Location: Jackson, Mississippi, United States

Monday, March 29, 2010

Netflix CEO Puts Cash Down "Open Primary" Rathole

On June 8, the California ballots will feature Proposition 14, a measure for a Louisiana-style "top two open primary,"[1] and the campaign is heating up.

According to the Sacramento Bee, Governor Arnold Schwarzenegger recently transferred $500,000 from his campaign account to the campaign in favor of Prop. 14.

Also, Ballot Access News reports that Reed Hastings, CEO of Netflix, last week gave $257,328 to the campaign for Prop. 14.

What would be the motivation of the CEO of Netflix to throw a quarter of a million dollars down a rathole? I was on the verge of joining Netflix, but I just decided to join Blockbuster instead. Besides, you can return Blockbuster’s DVDs to their brick-and-mortar stores.

I guess Schwarzenegger doesn’t think he’s screwed up California quite enough yet, so he wants to add the “top two open primary” to his checkered legacy. In addition to Governor Ahnuld, these were among the backers of California’s 2004 “open primary” initiative: now-CIA director Leon Panetta (D), ex-Governor Pete Wilson (R), and ex-Los Angeles mayor Richard Riordan (R). And yet the voters still had the good sense to defeat this monstrosity, as it lost in 51 of the state’s 58 counties.

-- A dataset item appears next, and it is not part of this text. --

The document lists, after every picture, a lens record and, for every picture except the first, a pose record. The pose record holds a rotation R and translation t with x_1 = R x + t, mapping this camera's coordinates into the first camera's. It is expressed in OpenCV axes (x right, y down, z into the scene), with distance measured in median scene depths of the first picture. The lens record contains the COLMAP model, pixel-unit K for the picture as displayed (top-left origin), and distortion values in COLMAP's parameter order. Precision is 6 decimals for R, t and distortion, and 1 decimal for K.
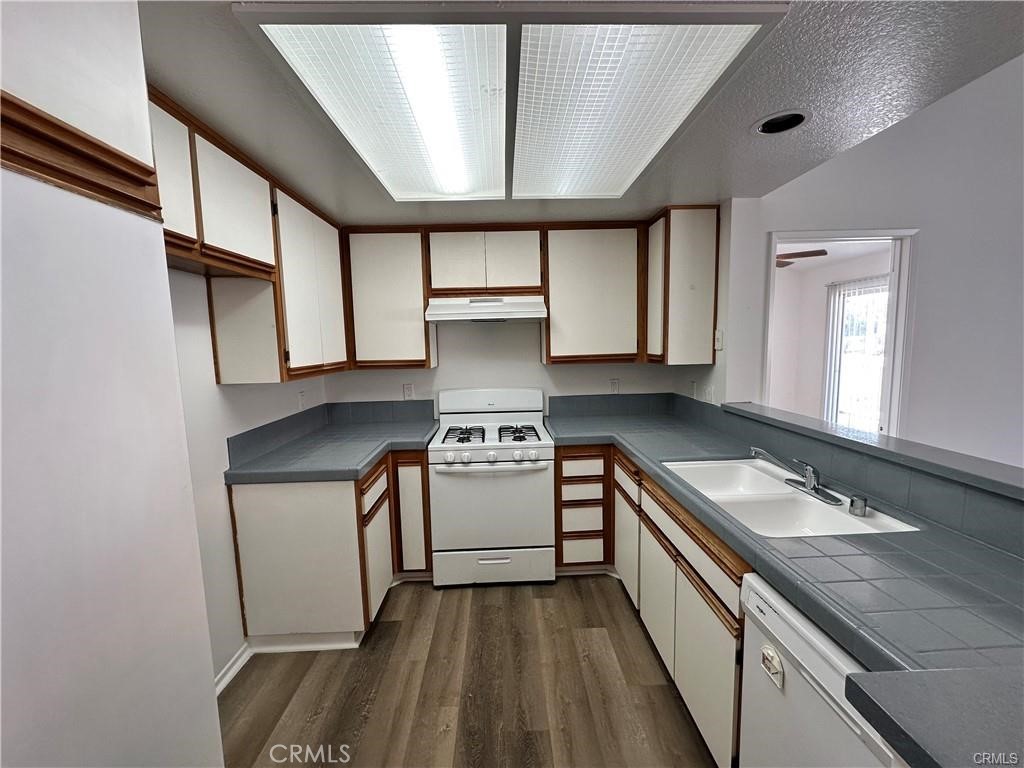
lens RADIAL K [[409.3, 0, 515.1], [0, 409.3, 383.9], [0, 0, 1]] dist [-0.004089, -0.000311]
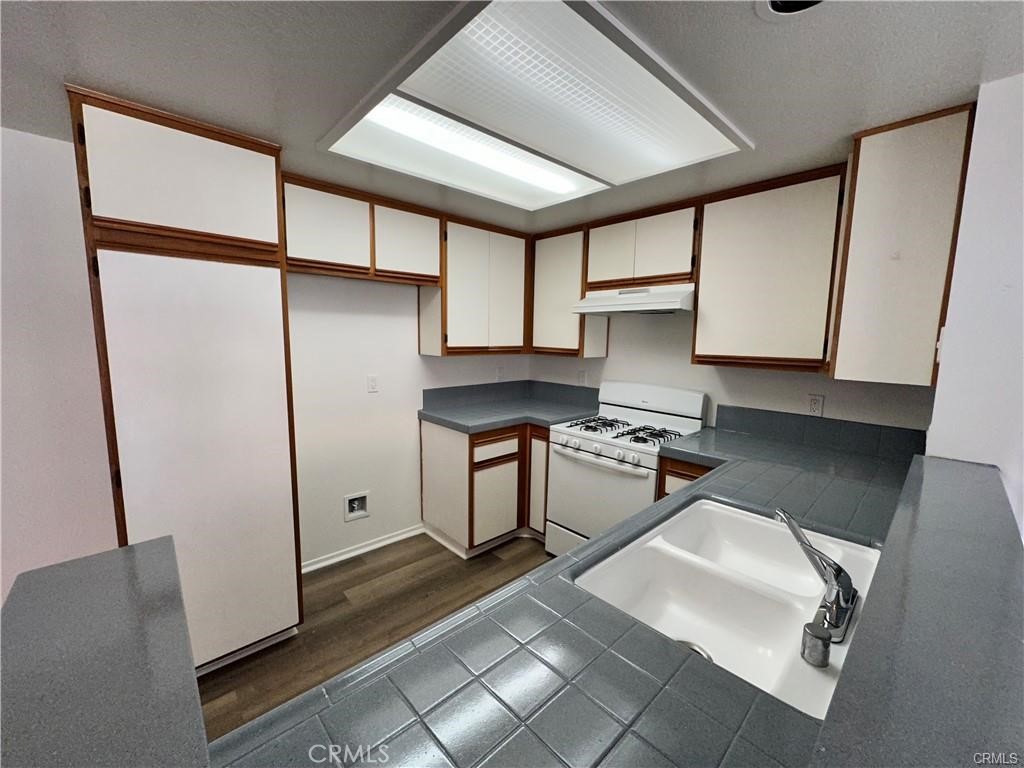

The opponents of the “open primary” (Prop. 62) raised enough money in 2004 to beat this abomination. I’m confident that they will again be able to get their message to the voters.

I am continually amazed that some independents and small party members support the “top two open primary.” I guess they don’t give a damn about having a chance to elect independents and small party candidates to office, since the final choice in the “top two” is almost always one Democrat and one Republican, two Democrats, OR two Republicans.

Incidentally, I wonder how the Netflix CEO arrived at such an oddball figure as $257,328.

Maybe that was what he had left in his petty cash account.


[1] All candidates, including independents, are listed on a single ballot. The top two vote-getters, regardless of party, advance to the runoff. The California proposal is for all state and congressional offices.